X = data[['IsHoliday', 'Dept', 'Weekly_Sales',
'Temperature', 'Fuel_Price', 'MarkDown1', 'MarkDown2', 'MarkDown3',
'MarkDown4', 'MarkDown5', 'CPI', 'Unemployment', 'Type', 'Size']]
X.head()| IsHoliday | Dept | Weekly_Sales | Temperature | Fuel_Price | MarkDown1 | MarkDown2 | MarkDown3 | MarkDown4 | MarkDown5 | CPI | Unemployment | Type | Size | |
|---|---|---|---|---|---|---|---|---|---|---|---|---|---|---|
| 0 | 0 | 1.0 | 24924.50 | 42.31 | 2.572 | 0.0 | 0.0 | 0.0 | 0.0 | 0.0 | 211.096358 | 8.106 | 3 | 151315 |
| 1 | 0 | 26.0 | 11737.12 | 42.31 | 2.572 | 0.0 | 0.0 | 0.0 | 0.0 | 0.0 | 211.096358 | 8.106 | 3 | 151315 |
| 2 | 0 | 17.0 | 13223.76 | 42.31 | 2.572 | 0.0 | 0.0 | 0.0 | 0.0 | 0.0 | 211.096358 | 8.106 | 3 | 151315 |
| 3 | 0 | 45.0 | 37.44 | 42.31 | 2.572 | 0.0 | 0.0 | 0.0 | 0.0 | 0.0 | 211.096358 | 8.106 | 3 | 151315 |
| 4 | 0 | 28.0 | 1085.29 | 42.31 | 2.572 | 0.0 | 0.0 | 0.0 | 0.0 | 0.0 | 211.096358 | 8.106 | 3 | 151315 |
DBSCAN - Outlier Detection
For detecting anomalies/outliers, we will use Density-Based Spatial Clustering, or DBSCAN, which will group data points based on their density. It will identify regions with high-density, and classify points with noise(meaningless/irrelevant data) as outliers.
To begin the DBSCAN, we have to note 2 parameters: eps and min samples.
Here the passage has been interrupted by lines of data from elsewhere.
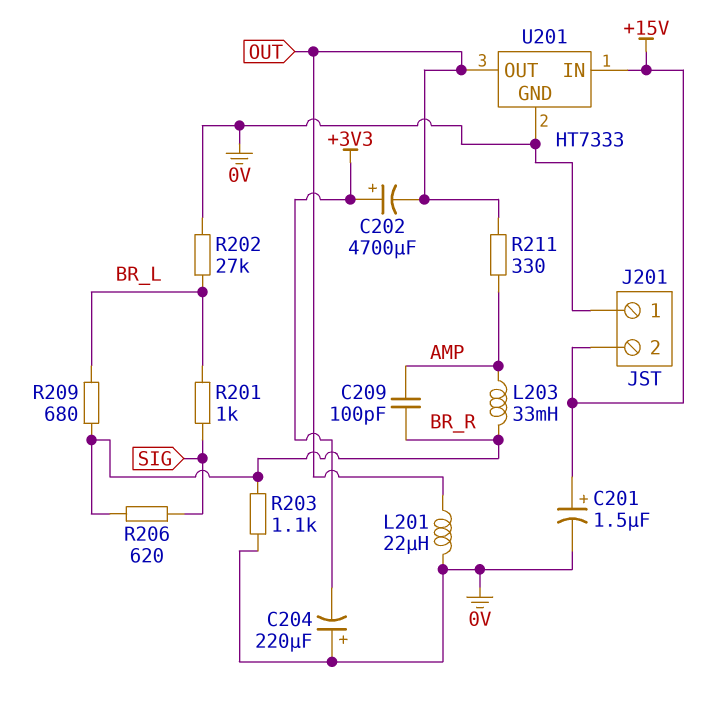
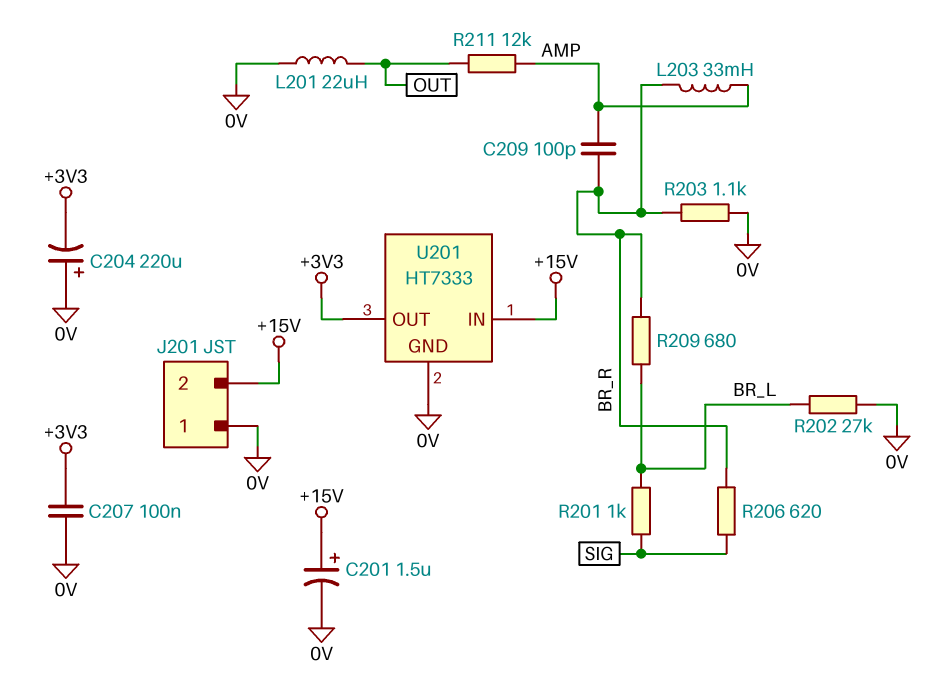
C202: 4700uF (plus +3V3, minus OUT) -> none
C207: none -> 100nF (+3V3, 0V)
R211: 330 (AMP, OUT) -> 12k (AMP, OUT)
U201 pin OUT: OUT -> +3V3

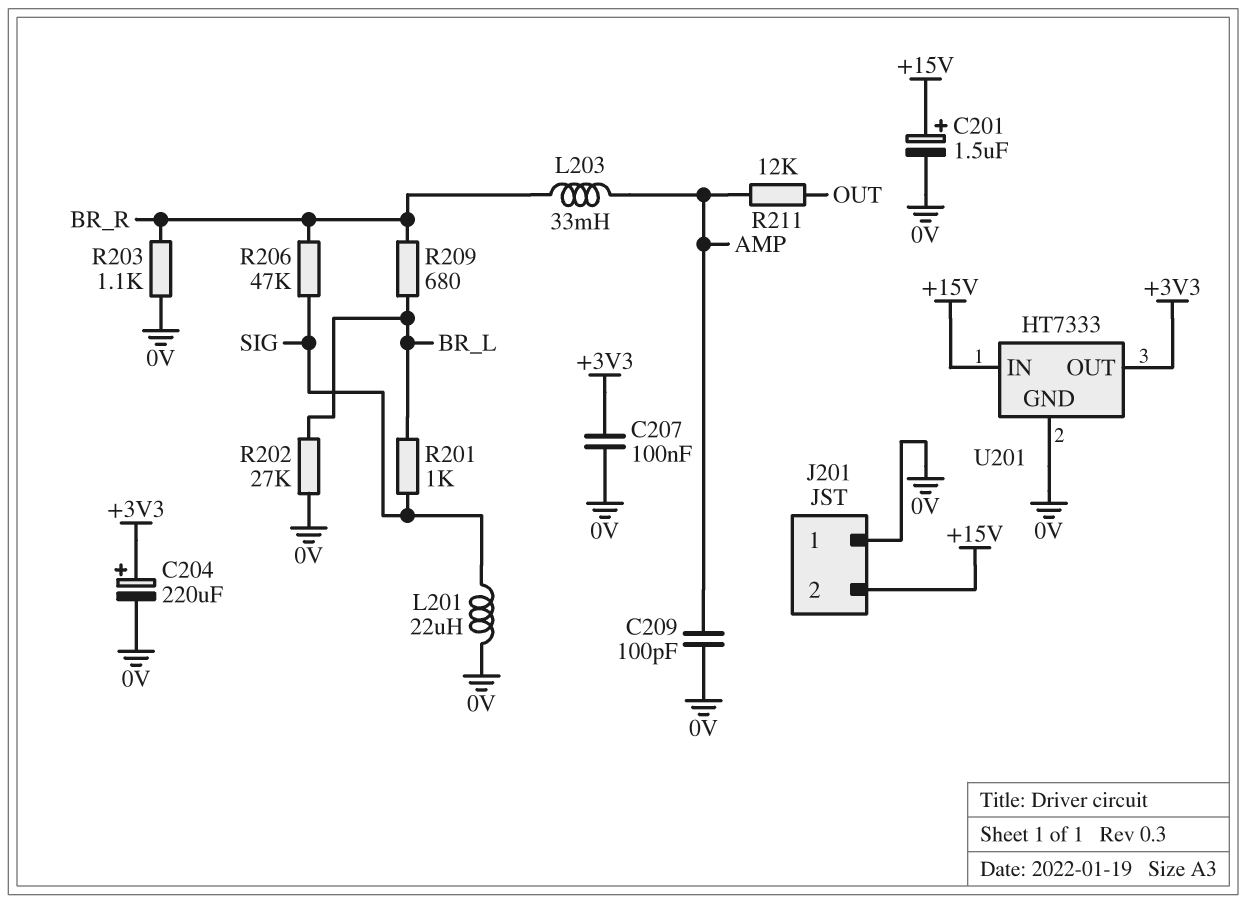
C204: 220uF (plus 0V, minus +3V3) -> 220uF (plus +3V3, minus 0V)
C209: 100pF (AMP, BR_R) -> 100pF (0V, AMP)
L201: 22uH (0V, OUT) -> 22uH (0V, SIG)
R206: 620 (BR_R, SIG) -> 47k (BR_R, SIG)

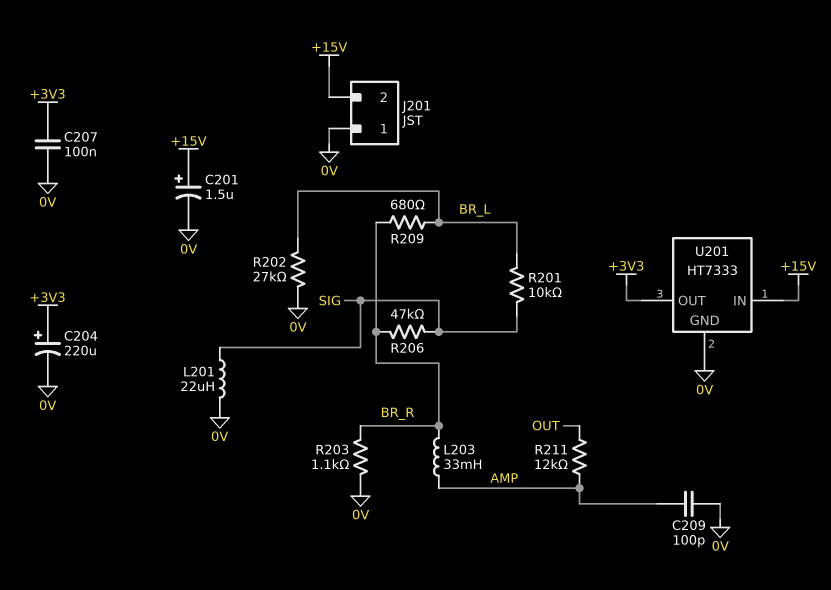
R201: 1k (BR_L, SIG) -> 10k (BR_L, SIG)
Eps, or Epsilon, is the maximum distance we will allow to exist between two data points for them to be considered neighbors. min samples, or minimum samples, which is the number of points needed within the radius for a point to determine number of clusters.
Because we know our data is widespread and can hold a big range, we will set our eps to 1000 and provide it a min_samples of 4.
# DBSCAN
dbscan = DBSCAN(eps = 1000, min_samples= 4)
dbscan.fit(X)
dbscan.labels_array([ 0, 0, 0, ..., 5893, 5893, 5893])
Let’s see how many outliers the DBSCAN detected.
# Outlier count
labels = dbscan.labels_
arr = np.array(labels)
print("Number of Outliers: ", np.count_nonzero(arr == -1))
print("Percentage of Outliers: ", (sum(labels == -1) / X.shape[0]) * 100, "%")Number of Outliers: 38479
Percentage of Outliers: 9.127547026591076 %
About 9 percent of the data in this data set is being classified as anomalies/outliers.
Let’s visualize how the data was clustered through a table.
X_copy = X.copy()
X_copy.loc[:, 'Cluster'] = dbscan.labels_
X_copy.groupby('Cluster').size().to_frame()| 0 | |
|---|---|
| Cluster | |
| -1 | 38479 |
| 0 | 6381 |
| 1 | 117 |
| 2 | 23 |
| 3 | 5 |
| ... | ... |
| 5892 | 7 |
| 5893 | 36 |
| 5894 | 6 |
| 5895 | 4 |
| 5896 | 5 |
5898 rows × 1 columns
This DBSCAN created almost 6000 clusters, and marked 38,479 as outliers. We can conclude that this data set does have several anomalies/outliers.